Come una tappa del Giro fece tornare il ciclismo a una dimensione leggendaria

La mattina del 5 giugno 1988 nessuno dei protagonisti del Giro immaginava che la tappa di quel giorno sarebbe diventata tra le più celebrate nella lunga storia della corsa. A contendersi la vittoria finale ci sono la Maglia Rosa Chioccioli, che assomiglia a Coppi e viene chiamato affettuosamente Coppino, e l'americano Hampsten. Poi non mancano gli scalatori, i camosci che si esaltano quando la strada si fa ripida.

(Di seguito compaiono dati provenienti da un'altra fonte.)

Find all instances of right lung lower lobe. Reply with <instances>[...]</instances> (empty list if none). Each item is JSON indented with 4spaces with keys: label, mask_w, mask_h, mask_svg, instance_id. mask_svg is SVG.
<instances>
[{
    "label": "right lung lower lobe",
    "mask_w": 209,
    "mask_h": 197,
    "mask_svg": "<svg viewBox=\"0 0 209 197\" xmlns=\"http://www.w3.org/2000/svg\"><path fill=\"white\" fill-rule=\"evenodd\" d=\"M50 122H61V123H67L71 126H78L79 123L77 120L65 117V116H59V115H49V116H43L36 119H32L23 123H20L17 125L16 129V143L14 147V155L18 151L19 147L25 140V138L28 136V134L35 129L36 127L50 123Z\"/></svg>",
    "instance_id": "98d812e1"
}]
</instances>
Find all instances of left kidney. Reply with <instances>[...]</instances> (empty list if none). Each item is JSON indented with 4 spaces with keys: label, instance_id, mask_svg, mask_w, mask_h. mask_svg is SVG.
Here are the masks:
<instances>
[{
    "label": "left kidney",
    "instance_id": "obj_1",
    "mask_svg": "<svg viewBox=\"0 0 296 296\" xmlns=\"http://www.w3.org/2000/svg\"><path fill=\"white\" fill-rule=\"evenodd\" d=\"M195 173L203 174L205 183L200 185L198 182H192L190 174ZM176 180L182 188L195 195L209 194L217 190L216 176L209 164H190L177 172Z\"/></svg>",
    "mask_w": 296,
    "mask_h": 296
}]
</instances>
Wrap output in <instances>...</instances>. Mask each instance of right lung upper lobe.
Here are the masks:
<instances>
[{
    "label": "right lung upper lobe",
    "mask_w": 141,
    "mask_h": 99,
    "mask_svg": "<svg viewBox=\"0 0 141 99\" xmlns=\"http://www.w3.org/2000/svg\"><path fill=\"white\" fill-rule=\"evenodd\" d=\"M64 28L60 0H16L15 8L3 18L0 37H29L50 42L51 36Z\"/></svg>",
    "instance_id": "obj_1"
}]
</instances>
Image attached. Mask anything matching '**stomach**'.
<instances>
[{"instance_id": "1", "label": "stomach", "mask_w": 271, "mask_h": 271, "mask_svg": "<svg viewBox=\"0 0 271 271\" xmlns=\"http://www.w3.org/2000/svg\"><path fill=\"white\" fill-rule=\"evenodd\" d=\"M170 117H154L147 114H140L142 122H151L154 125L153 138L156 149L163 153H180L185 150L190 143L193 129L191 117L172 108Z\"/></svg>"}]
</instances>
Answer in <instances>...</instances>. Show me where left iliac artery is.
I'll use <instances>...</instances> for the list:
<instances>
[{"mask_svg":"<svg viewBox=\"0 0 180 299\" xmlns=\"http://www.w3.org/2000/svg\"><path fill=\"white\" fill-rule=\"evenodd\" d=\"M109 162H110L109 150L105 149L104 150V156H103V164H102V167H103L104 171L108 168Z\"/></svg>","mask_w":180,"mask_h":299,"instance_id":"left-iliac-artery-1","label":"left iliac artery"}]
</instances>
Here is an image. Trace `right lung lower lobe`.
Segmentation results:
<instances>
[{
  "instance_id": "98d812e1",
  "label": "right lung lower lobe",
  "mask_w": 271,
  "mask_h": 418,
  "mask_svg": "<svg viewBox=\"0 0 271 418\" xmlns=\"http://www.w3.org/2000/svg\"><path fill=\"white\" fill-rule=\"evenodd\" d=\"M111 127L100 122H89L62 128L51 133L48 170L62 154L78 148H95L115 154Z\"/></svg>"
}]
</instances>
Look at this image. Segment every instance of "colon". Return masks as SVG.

Curiosamente tra di loro ci sono due olandesi, bizzarro se si pensa che nei Paesi Bassi le salite non sono più impervie di un cavalcavia: ma per Erik Breukink e Johan Van der Velde l'obiettivo è, se non vincere la tappa, almeno arrivare primi sul Gavia, Cima Coppi a 2.600 metri e quindi montagna più alta del Giro. I motivi sono diametralmente opposti: il primo ambisce a salire sul podio finale e deve necessariamente fare selezione in salita, il secondo invece punta a mantenere la Maglia Ciclamino che sta indossando, consolidando la sua posizione.

 Odissea in salita… E in discesa!

Johan Van der Velde, Gavia Giro d'Italia 1988

Johan Van der Velde, Gavia Giro d'Italia 1988

Il pubblico davanti alla televisione, almeno fino a quando regge il segnale, vede sulle pendici innevate del Gavia, ad una temperatura prossima allo zero, la Maglia Ciclamino di Van der Velde attaccare scatenata. Johan sembra quasi incurante dei pericoli dati dall’asfalto, reso sdrucciolevole dalla neve: mentre gli altri si trasformano in tanti pupazzi bianchi, lui corre, e viene immortalato in una celebre foto, che ha dell’irreale, e lo ritrae senza neanche una mantellina per difendersi dal freddo.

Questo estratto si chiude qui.